Monday, November 21, 2016

Acute Pericarditis and Cardiac Tamponade



























Regarding Acute Pericarditis and Cardiac Tamponade answer the following questions.

1. What are the most common causes of acute pericarditis?
2. What is cardiac tamponade?
3. Does acute pericarditis often result in cardiac tamponade?
4. What are the signs and symptoms of pericarditis and tamponade?
5. How is the echocardiogram helpful in the diagnosis of pericarditis or tamponade?
6. What is the treatment for cardiac tamponade?

Answers:

1. What are the most common causes of acute pericarditis?
The most common causes of acute pericarditis are

  • idiopathic, 
  • viral infection, 
  • uremia, 
  • myocardial infarction MI),
  • trauma, 
  • cardiac surgery, and 
  • neoplasm.

2. What is cardiac tamponade?
Cardiac tamponade results from accumulation of fluid within the pericardium. As fluid accumulates, intrapericardial pressure increases, limiting filling of the heart and reducing stroke volume. As intrapericardial pressure rises, cardiac filling is increasingly limited. Ultimately, pressures equalize in the left atrium, pulmonary vasculature, right atrium, and superior vena cava (SVC); ventricular filling is progressively impaired and circulatory collapse ensues.

3. Does acute pericarditis often result in cardiac tamponade?
Acute pericarditis results in tamponade only rarely. Tamponade is more common in end-stage renal disease and neoplastic disease despite the frequent absence of an identifiable episode of acute pericarditis in these conditions.

4. What are the signs and symptoms of pericarditis and tamponade?
The most common symptom of acute pericarditis is chest pain. The pain is generally sharp and is worse with cough, deep inspiration, and recumbency.
A pericardial friction rub is the most common finding in acute pericarditis. It often has three components that occur in systole, and early and late diastole when the heart is moving and the pericardial surfaces rub against one another.
Symptoms of tamponade depend on the degree of hemodynamic compromise. The common symptoms of pericardial effusion with tamponade include dyspnea (80%), cough (30%), orthopnea (25%), and chest pain (20%).
The common signs of pericardial effusion with tamponade are jugular venous distension and tachycardia (both nearly 100%), pulsus paradoxus (89%), systolic blood pressure ≤90 mm Hg (52%), and pericardial rub (22%).

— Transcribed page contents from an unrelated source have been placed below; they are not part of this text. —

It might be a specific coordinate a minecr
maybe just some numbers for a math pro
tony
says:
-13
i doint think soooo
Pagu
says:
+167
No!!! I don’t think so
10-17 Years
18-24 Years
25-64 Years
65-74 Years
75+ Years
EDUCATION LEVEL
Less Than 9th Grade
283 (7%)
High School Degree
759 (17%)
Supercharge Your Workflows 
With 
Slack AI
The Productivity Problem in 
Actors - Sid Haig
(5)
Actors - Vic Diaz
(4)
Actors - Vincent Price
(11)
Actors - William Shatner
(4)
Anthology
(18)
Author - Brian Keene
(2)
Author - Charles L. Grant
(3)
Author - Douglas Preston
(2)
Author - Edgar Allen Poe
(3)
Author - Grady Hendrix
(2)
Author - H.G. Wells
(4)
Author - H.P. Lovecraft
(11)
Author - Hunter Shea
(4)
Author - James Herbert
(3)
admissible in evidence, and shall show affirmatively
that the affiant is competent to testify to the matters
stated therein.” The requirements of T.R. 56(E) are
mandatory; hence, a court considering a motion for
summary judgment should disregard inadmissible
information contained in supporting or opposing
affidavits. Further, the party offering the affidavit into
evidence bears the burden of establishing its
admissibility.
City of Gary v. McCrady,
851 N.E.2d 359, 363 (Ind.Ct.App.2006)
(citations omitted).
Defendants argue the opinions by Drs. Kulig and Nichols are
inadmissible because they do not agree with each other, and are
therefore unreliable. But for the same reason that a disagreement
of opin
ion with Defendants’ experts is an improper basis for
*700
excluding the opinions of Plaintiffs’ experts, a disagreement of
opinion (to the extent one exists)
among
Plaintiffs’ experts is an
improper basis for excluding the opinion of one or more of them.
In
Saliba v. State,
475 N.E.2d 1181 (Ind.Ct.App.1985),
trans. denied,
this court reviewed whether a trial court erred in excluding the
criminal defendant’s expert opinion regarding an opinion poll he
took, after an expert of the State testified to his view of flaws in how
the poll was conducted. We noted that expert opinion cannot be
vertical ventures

5. How is the echocardiogram helpful in the diagnosis of pericarditis or tamponade?
The echocardiogram is the most accurate and easily available tool to detect and quantify pericardial fluid. How ever, it is often not of diagnostic value in acute pericarditis because the absence of pericardial fluid does not exclude the diagnosis of acute pericarditis, especially in idiopathic or viral
pericarditis. In patients with pericarditis due to neoplasm, bacterial infection, trauma, or cardiac surgery, the echocardiogram may provide helpful information about the etiology of the effusion. For example, metastases may be visible on the pericardial surfaces.
The echocardiogram is the most commonly used technique for the diagnosis of cardiac tamponade. Typical findings in addition to the presence of pericardial fluid include right atrial and right ventricular diastolic collapse, exaggerated respiratory changes in tricuspid and mitral valve flow, and
plethora of the inferior vena cava. Because the limitation of cardiac filling is progressive as the effusion increases, findings of tamponade may be detected by echocardiogram before the classically described clinical triad of hypotension, paradoxical pulse, and increased systemic venous pressure.

6. What is the treatment for cardiac tamponade?
Cardiac tamponade requires immediate treatment to relieve the increased end-diastolic pressure and inadequate ventricular filling. The treatment of cardiac tamponade consists of w ithdraw al of fluid from the pericardial space, generally through a needle inserted percutaneously—a procedure called
pericardiocentesis. Pericardiocentesis may be performed using P.echocardiographic guidance to place a needle or a catheter in the intrapericardial space or in the cardiac catheterization laboratory using
fluoroscopic guidance. Intravenous (IV) fluids such as blood or saline may be used, but only as a temporizing measure. Volume administration is useful only in hypovolemic patients. In normovolemic patients, the administration of fluid may exacerbate the intrapericardial pressure.